It won’t come in a formula, it won’t happen because you really like your product, and it certainly won’t work just because you come up with a cool logo and tagline. 

In my 20-year career as a marketing manager, I’ve worked at Fortune 500 companies, small New England businesses and now for a cannabis company where regulation, competition and customer demographics change every six to 12 months. Without a doubt, I’ve learned that great brands are born from three things: a deep understanding of your target market, knowing your competition inside and out and truly believing in your value proposition.  

So forget the logo and the savvy taglines (for now). And let’s explore how to build a successful, defendable and indisputably strong brand. 

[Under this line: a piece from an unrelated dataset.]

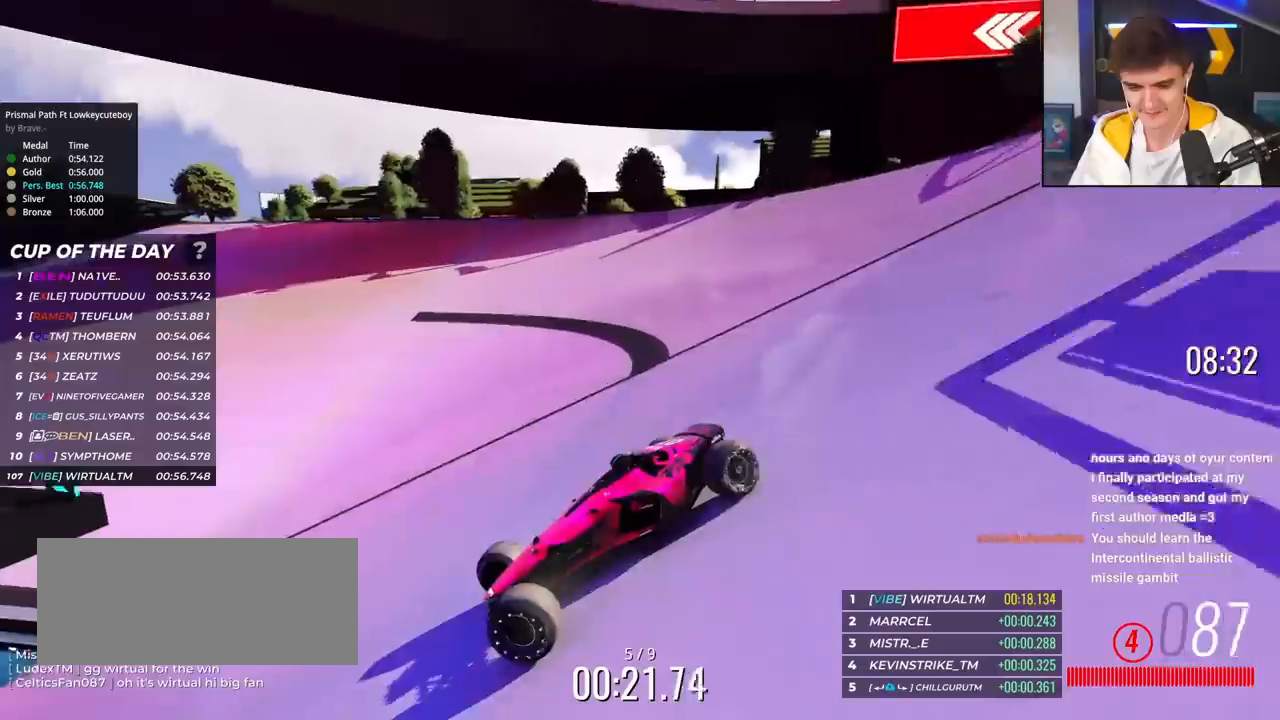
{"keys": ["right", "up"], "events": []}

First, develop a strategy 

This is a roadmap that will guide you from concept to completion. Your brand is defined by the customer’s overall perception of your business or product — essentially, it is your reputation. And the most important first step is mapping out how to convey your purpose, promise, and your ability to solve for your customers’ needs. To develop that strategy:  

  • Define your target audience and tailor a mission, message and product to meet their exact needs
  • Analyze your competition to uncover the whitespace in the market
  • Roll it out with a budget and a timeline. Define what marketing channels to use, set aside some money, and define a short, medium and long-term timeline for your marketing efforts
  • Set success metrics to analyze your efforts and performance at multiple points in the process.

Develop the personas

Making knowledge-based choices for your brand will make it defendable. It helps to understand your audiences’ likes and dislikes, habits and hangouts, sources of news and information, desired price points, the industry influencers and current trends. If you have this information, you can specifically tailor a product that meets those precise needs. In some cases, you might even be one step ahead of them. You know they need you, but they might not yet.

Fill the whitespace

The whitespace is vacant space where unmet needs and problems exist within an existing industry — and it’s also where smart brand strategists, entrepreneurs and business leaders look toward for their greatest innovative opportunities. Figuring out all facets of your competition, matched up against your audience research will always show you where opportunities lie. Once you uncover the details on how to occupy the whitespace and solve for your customers’ unmet needs and problems, the creative aspect of your branding will naturally follow. 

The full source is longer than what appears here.